**Exercise objective**
Read through the listing, and wherever a line holds the word "validation", return it.
[Data extract]
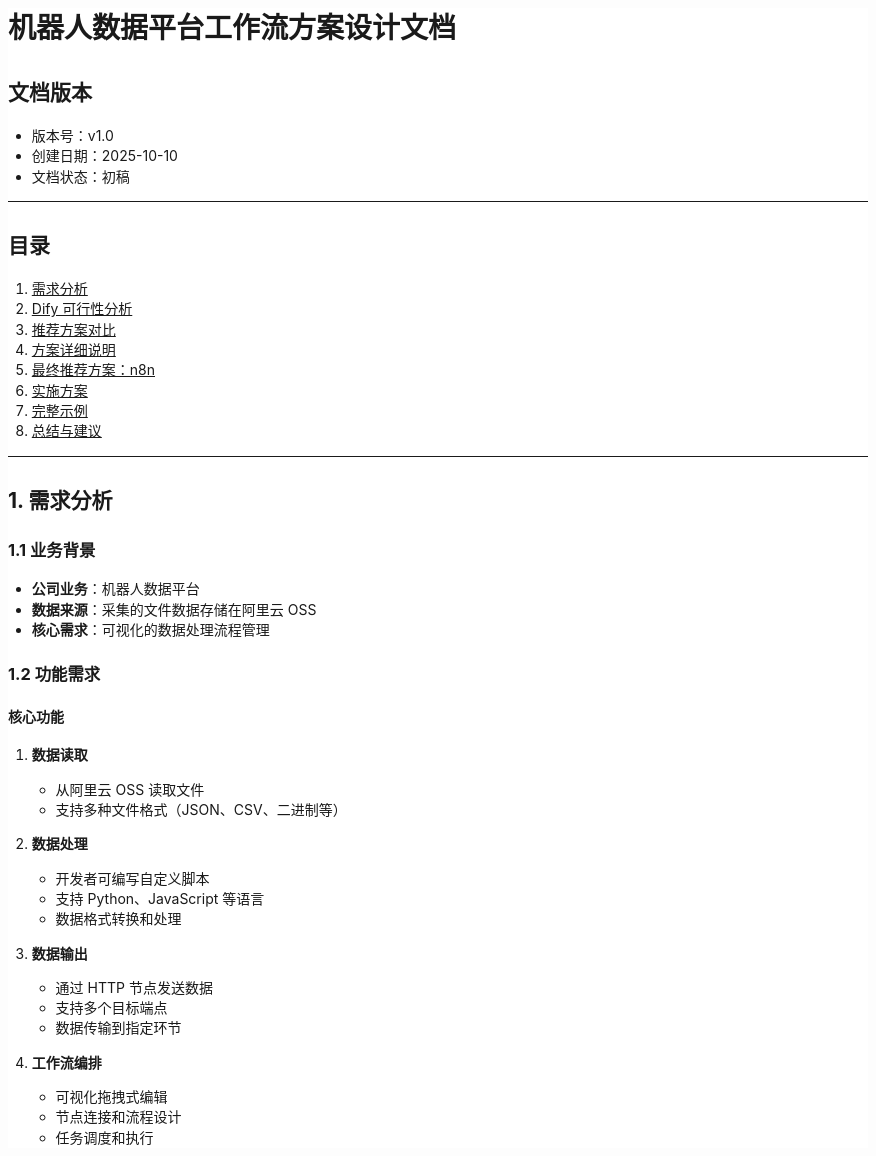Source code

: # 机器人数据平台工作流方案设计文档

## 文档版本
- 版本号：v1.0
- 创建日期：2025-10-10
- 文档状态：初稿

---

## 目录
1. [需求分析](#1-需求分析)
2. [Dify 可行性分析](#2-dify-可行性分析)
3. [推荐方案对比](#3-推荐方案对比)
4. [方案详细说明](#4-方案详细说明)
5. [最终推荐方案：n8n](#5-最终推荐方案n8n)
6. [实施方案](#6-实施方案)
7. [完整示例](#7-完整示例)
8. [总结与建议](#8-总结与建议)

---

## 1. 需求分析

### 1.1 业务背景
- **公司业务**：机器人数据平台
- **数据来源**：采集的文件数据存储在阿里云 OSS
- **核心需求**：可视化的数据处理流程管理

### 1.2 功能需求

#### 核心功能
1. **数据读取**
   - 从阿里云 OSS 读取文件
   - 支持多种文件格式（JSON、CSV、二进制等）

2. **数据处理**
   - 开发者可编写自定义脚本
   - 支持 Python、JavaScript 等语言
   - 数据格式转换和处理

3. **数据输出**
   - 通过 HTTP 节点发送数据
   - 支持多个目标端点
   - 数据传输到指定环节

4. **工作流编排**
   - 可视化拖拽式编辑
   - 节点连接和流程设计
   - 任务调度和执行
[/Data extract]
[Data extract]
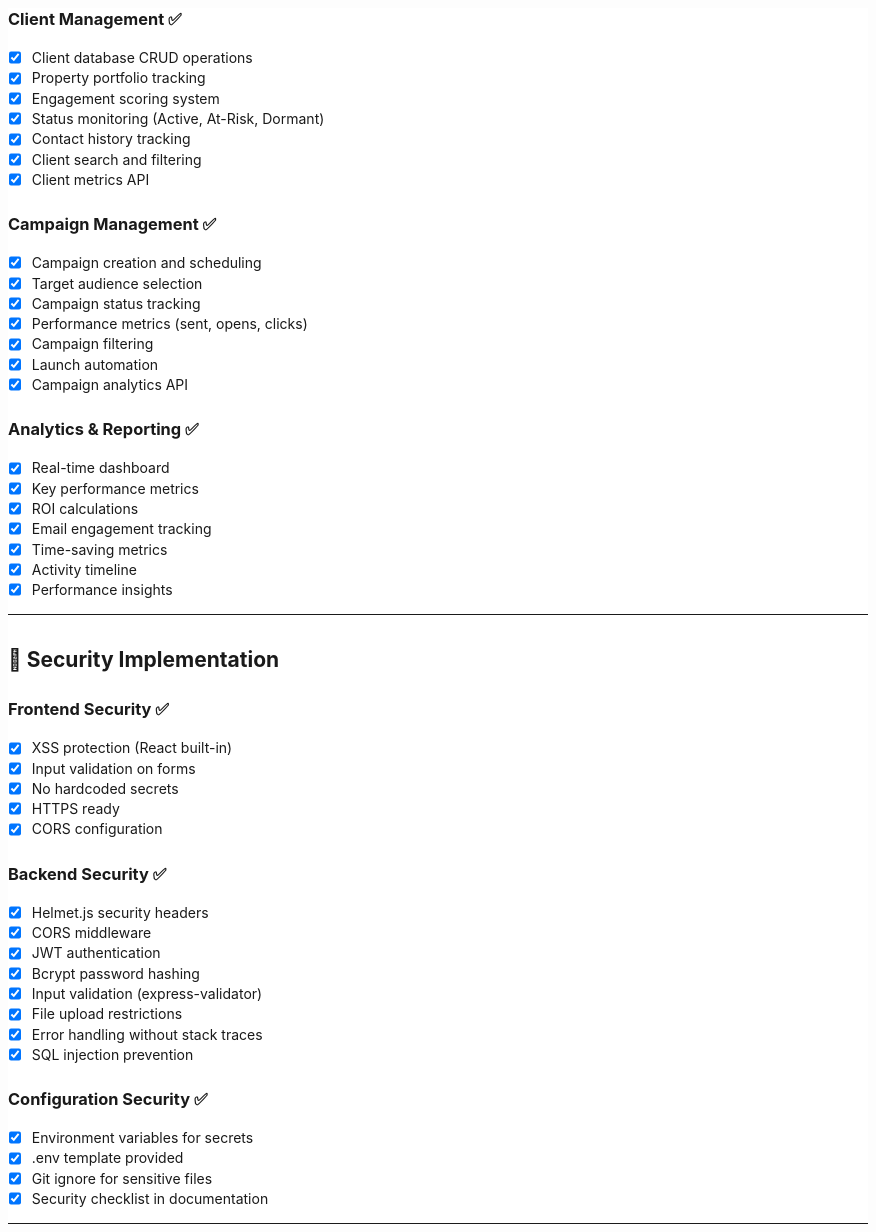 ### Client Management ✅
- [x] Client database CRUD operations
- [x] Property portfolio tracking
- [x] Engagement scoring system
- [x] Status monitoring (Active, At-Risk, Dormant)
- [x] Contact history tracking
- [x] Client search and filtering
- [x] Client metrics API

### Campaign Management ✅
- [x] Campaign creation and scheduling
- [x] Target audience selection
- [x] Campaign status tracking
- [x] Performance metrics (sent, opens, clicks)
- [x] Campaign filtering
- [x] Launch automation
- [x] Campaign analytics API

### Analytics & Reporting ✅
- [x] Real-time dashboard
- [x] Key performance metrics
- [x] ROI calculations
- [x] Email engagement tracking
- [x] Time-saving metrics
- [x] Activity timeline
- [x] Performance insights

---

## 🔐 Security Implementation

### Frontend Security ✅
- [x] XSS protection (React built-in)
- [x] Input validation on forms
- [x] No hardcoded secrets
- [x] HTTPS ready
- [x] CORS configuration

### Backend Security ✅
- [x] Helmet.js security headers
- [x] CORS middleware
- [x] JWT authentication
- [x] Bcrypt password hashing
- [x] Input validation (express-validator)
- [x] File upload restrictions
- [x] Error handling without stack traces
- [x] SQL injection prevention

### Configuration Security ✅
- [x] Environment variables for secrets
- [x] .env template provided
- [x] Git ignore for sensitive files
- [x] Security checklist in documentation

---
[/Data extract]
**Response to the task**
- [x] Input validation on forms
- [x] Input validation (express-validator)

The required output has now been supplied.